Oh Ceci, that pic is adorable!! LOL


----------



## GoldenJoyx'stwo (Feb 25, 2007)

My Shadow...First it was the left hip, then it was the right.










He took it all in stride though.


----------



## CarolinaCasey (Jun 1, 2007)

Great thread!! Poor pups in their cones!!!


----------



## Bogey's Mom (Dec 23, 2008)

After getting neutered. He was supposed to wear it for 10 days! But on day 3 I took him to doggy daycare, halo and all. I went back to get him later and it was gone. When I asked what happened they all just started laughing. 
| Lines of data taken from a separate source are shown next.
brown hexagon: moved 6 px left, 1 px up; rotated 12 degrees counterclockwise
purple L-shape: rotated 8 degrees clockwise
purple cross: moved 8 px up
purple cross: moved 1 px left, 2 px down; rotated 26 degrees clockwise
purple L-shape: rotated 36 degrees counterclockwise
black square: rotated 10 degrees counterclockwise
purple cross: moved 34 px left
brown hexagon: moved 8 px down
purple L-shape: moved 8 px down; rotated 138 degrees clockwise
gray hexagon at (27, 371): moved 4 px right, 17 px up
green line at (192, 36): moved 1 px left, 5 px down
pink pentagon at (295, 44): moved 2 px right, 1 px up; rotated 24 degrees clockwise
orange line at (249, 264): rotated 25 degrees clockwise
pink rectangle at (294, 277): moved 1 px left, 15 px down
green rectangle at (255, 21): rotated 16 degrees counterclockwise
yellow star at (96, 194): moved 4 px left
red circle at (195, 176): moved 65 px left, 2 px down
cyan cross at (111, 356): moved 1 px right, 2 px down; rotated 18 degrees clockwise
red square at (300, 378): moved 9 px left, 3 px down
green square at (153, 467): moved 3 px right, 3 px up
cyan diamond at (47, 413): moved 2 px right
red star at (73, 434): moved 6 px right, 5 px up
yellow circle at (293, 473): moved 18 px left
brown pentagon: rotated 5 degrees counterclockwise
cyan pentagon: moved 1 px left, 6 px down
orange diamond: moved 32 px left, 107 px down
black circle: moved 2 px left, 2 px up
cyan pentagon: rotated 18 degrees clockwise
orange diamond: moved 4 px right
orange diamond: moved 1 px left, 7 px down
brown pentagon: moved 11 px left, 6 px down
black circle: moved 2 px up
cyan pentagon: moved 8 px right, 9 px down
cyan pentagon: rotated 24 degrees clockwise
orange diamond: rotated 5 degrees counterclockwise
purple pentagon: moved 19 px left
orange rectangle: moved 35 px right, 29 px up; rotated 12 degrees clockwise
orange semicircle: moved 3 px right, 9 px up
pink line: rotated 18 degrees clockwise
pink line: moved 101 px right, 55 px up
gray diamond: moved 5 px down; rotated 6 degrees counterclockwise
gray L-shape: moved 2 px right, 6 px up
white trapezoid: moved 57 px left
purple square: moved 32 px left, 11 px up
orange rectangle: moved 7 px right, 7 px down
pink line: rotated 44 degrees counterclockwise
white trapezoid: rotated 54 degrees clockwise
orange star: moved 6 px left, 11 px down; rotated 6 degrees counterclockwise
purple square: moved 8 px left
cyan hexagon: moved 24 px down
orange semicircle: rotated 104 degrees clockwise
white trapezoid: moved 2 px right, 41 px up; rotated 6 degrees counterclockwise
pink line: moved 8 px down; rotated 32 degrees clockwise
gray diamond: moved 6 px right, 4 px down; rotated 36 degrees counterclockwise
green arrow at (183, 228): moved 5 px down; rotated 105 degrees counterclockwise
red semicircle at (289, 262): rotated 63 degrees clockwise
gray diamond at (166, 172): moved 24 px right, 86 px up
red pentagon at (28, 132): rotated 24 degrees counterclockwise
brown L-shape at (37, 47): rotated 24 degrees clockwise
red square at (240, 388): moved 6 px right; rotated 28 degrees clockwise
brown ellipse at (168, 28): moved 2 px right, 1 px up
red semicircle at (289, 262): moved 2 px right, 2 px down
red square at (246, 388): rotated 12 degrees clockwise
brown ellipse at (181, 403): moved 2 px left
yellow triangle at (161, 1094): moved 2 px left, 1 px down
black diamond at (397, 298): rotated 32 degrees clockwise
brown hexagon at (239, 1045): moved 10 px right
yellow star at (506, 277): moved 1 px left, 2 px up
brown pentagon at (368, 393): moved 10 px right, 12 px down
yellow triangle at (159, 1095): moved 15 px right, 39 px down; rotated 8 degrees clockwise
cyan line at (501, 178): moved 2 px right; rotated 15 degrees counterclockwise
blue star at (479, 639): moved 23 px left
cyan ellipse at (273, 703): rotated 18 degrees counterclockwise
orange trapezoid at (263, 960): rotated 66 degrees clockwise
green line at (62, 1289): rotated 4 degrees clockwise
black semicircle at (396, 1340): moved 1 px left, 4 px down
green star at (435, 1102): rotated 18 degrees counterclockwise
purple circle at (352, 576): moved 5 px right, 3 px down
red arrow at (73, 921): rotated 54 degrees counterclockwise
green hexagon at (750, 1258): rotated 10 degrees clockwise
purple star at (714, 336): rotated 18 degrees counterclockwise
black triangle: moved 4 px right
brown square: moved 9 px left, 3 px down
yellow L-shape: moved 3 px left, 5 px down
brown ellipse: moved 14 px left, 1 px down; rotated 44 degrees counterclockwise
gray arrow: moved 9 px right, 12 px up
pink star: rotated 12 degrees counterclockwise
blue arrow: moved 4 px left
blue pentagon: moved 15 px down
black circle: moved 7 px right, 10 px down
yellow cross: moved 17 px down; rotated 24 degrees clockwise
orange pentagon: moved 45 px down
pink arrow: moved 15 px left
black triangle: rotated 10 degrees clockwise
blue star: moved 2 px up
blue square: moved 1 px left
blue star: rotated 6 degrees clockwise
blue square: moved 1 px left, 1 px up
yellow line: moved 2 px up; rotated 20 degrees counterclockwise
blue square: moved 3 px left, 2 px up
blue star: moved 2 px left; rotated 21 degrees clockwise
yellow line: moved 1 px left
I guess he was doing well so they let him out with the other puppies. Bogey got the other pups to help him chew it off. It was in shreds!


----------



## akrein62 (Nov 17, 2007)

Here's Teddy after his neuter. We had a lot of fresh snow on the ground.


----------



## SimTek (Dec 21, 2007)

Here is Samantha after getting a drink of water with her cone.


----------



## SheetsSM (Jan 17, 2008)

Dakota, one of my fosters & my only encounter with the cone


----------



## ilovemydogs (Jan 22, 2009)

Bailey is sporting a cone right now. Only a few more days until the stitches come out.


----------



## Celeigh (Nov 29, 2007)

spruce said:


> that wins my vote for most pathetic! what a fantastic shot!





missmarstar said:


> Oh Ceci, that pic is adorable!! LOL


Thanks you guys! I have video (but it's sideways somehow and I can't flip it) of Fergus batting at Lily's cone, rooing at it, and play bowing at her, then just laying down pathetically and staring at the cone. Personally, I think the look on Lily's face in HER cone pictures is one of relief to have time off from her full time job of fending off Fergus's teeth on her ears! 



akrein62 said:


> Here's Teddy after his neuter. We had a lot of fresh snow on the ground.


Mr. Teddy is adorable! A real live SNOW CONE!


----------



## Brady's mom (Dec 20, 2007)

Brady was totally unphased by his cone. Here's a pic and a link to him getting the zoomies in his cone.

http://www.youtube.com/watch?v=hSns25P7f_8&feature=channel_page


----------



## Bender (Dec 30, 2008)

Too sad. I was at my friend's place tonight and her golden has a cone and is very sad. She freezes at the sound of it touching anything! So tonight she started to get off the couch, the cone hit the coffee table and she froze, back legs on the couch, front legs on the floor, head on the table.... stayed like that till she was saved. Poor Q is a very sad girlie and I guess can't poop well either because she goes to sniff and crouch, hits the cone and jumps....

Lana


----------



## jwemt81 (Aug 20, 2008)

I'm sure that I'll have one of these pictures when Tucker gets neutered in another couple of months. He probably won't even fit into his crate with that thing on!


----------